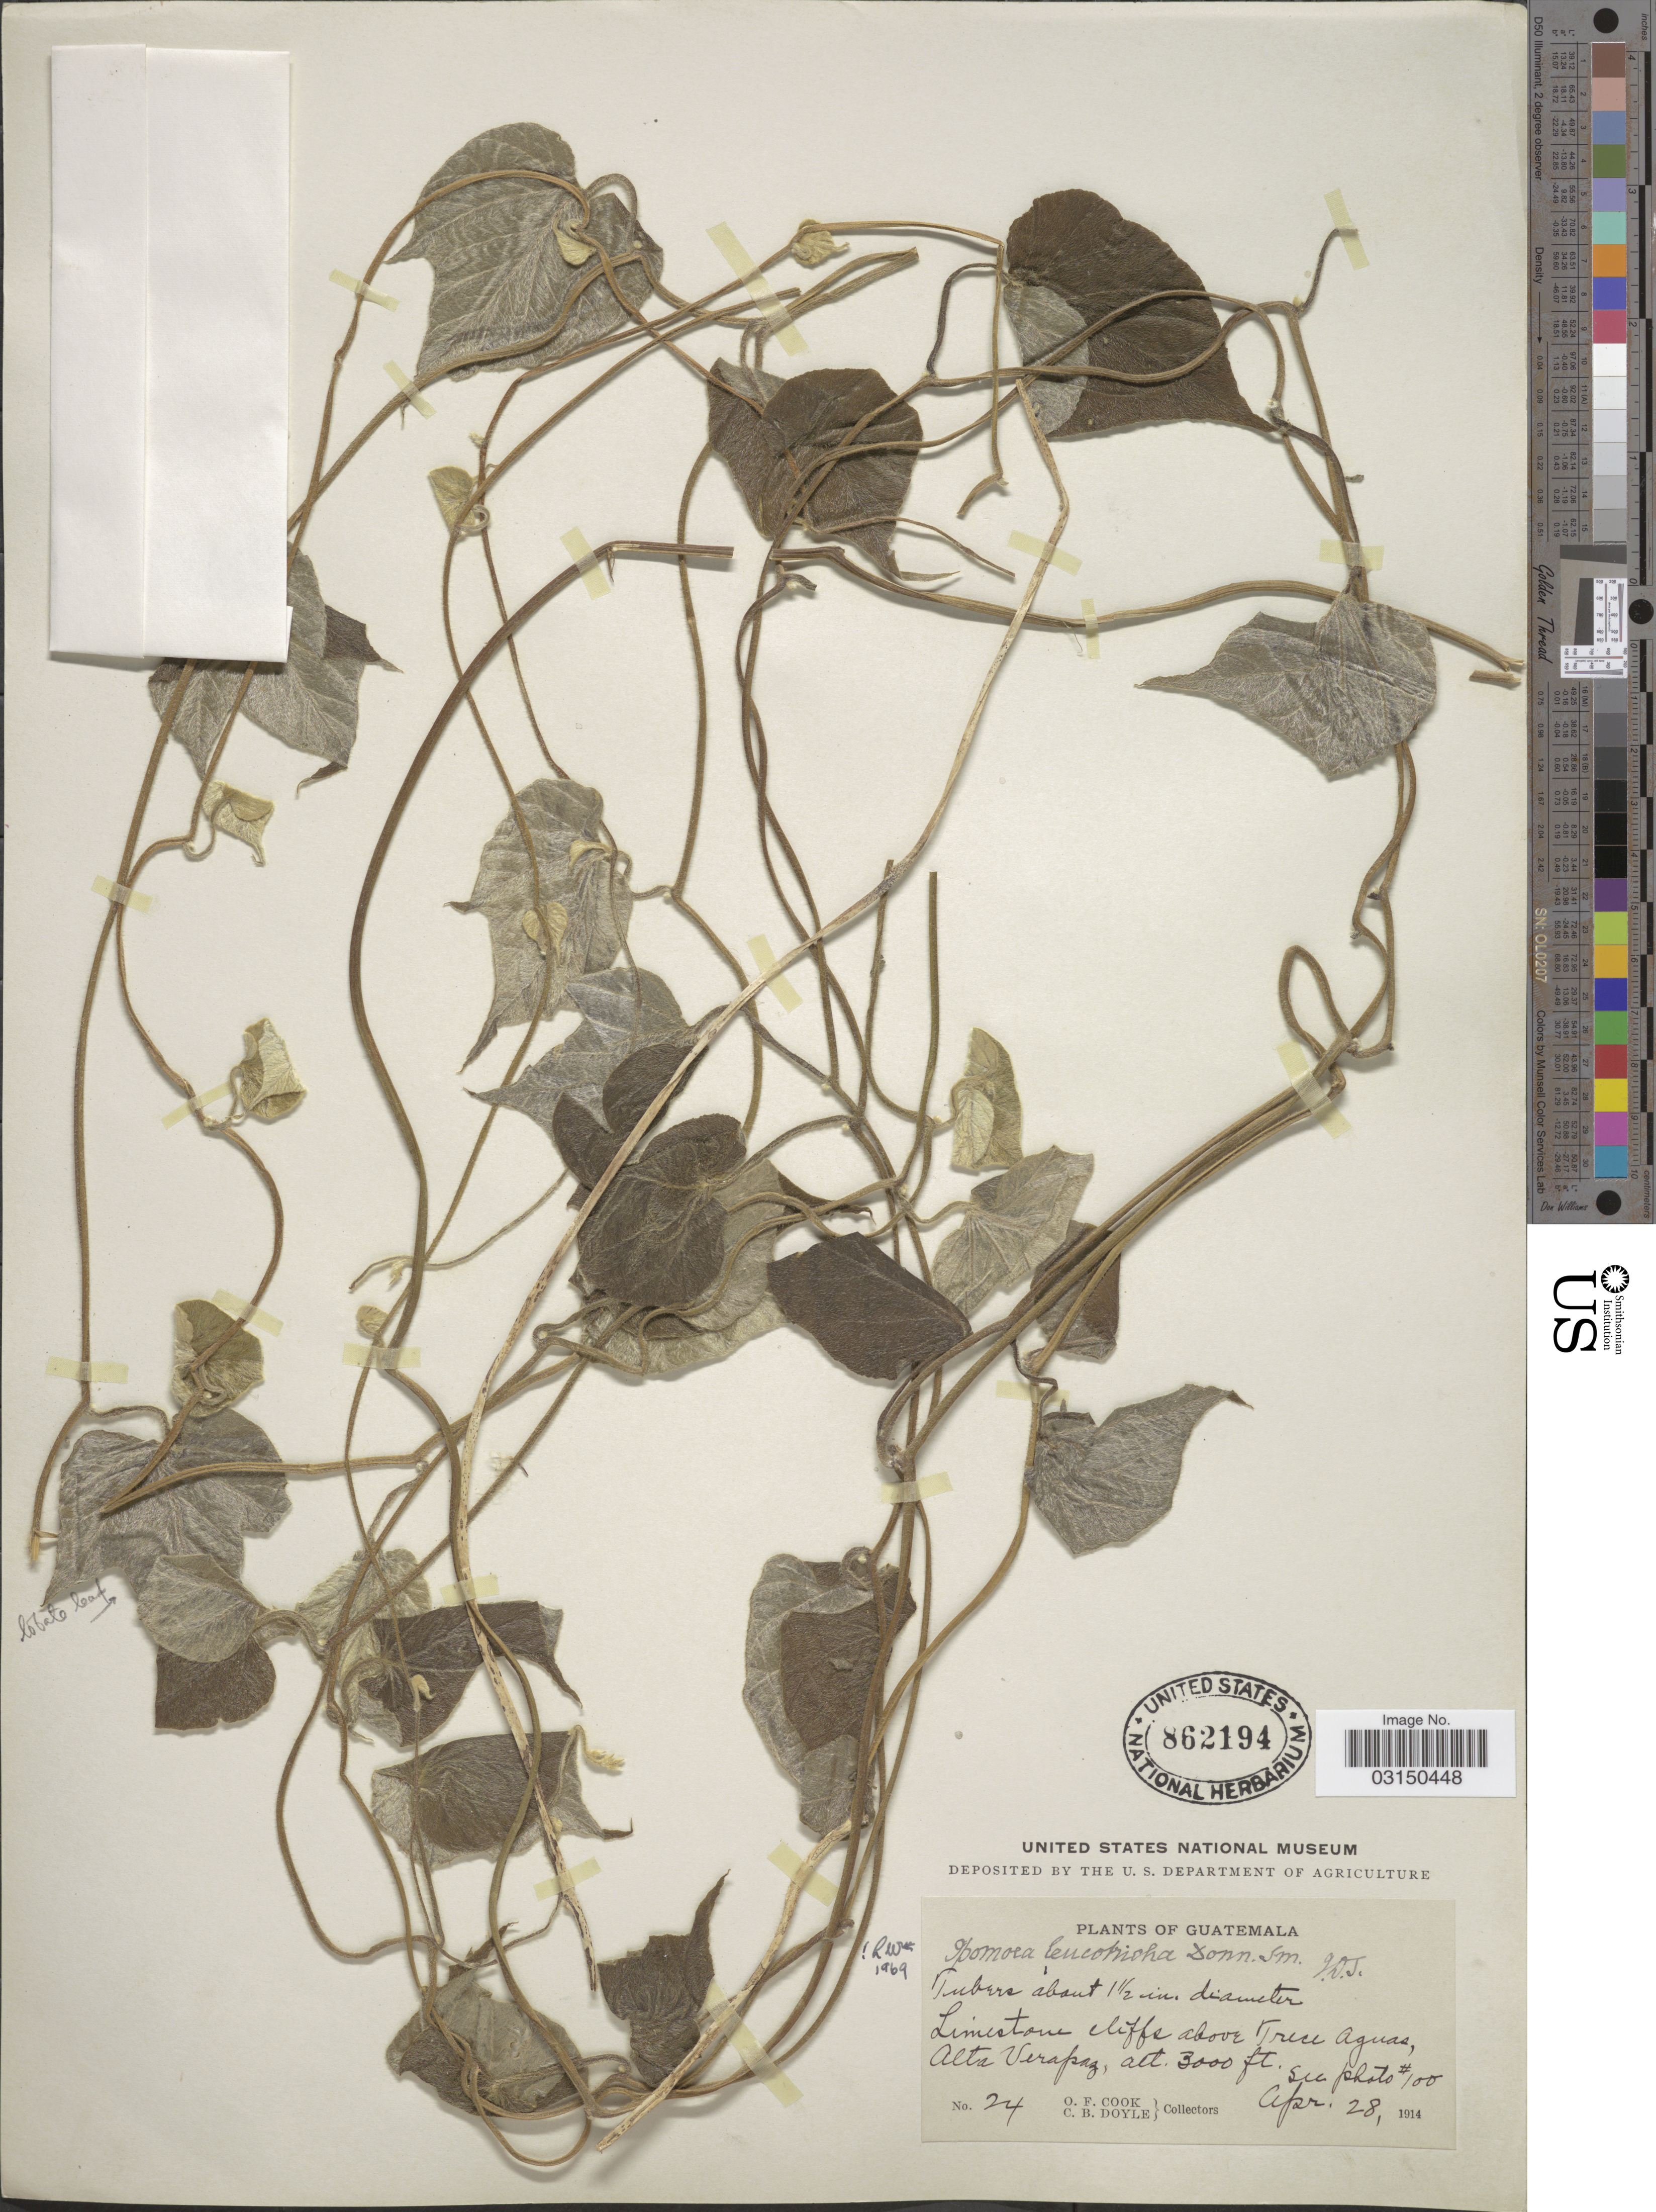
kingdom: Plantae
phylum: Tracheophyta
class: Magnoliopsida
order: Solanales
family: Convolvulaceae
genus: Ipomoea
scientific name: Ipomoea leucotricha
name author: Donn. Sm.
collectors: O. F. Cook & C. Doyle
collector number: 24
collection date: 1914-04-28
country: Guatemala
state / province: Alta Verapaz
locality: Limestone cliffs above Trece Aguas, Alta Verapaz.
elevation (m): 914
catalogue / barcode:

┄┄┄┄┄┄┄┄┄┄

WHAT THE TASK ASKS: Rewrite the lines above as a numbered list, skipping any blank lines and leaving out the picture.

WRITTEN RESPONSE:
1. kingdom: Plantae
2. phylum: Tracheophyta
3. class: Magnoliopsida
4. order: Solanales
5. family: Convolvulaceae
6. genus: Ipomoea
7. scientific name: Ipomoea leucotricha
8. name author: Donn. Sm.
9. collectors: O. F. Cook & C. Doyle
10. collector number: 24
11. collection date: 1914-04-28
12. country: Guatemala
13. state / province: Alta Verapaz
14. locality: Limestone cliffs above Trece Aguas, Alta Verapaz.
15. elevation (m): 914
16. catalogue / barcode:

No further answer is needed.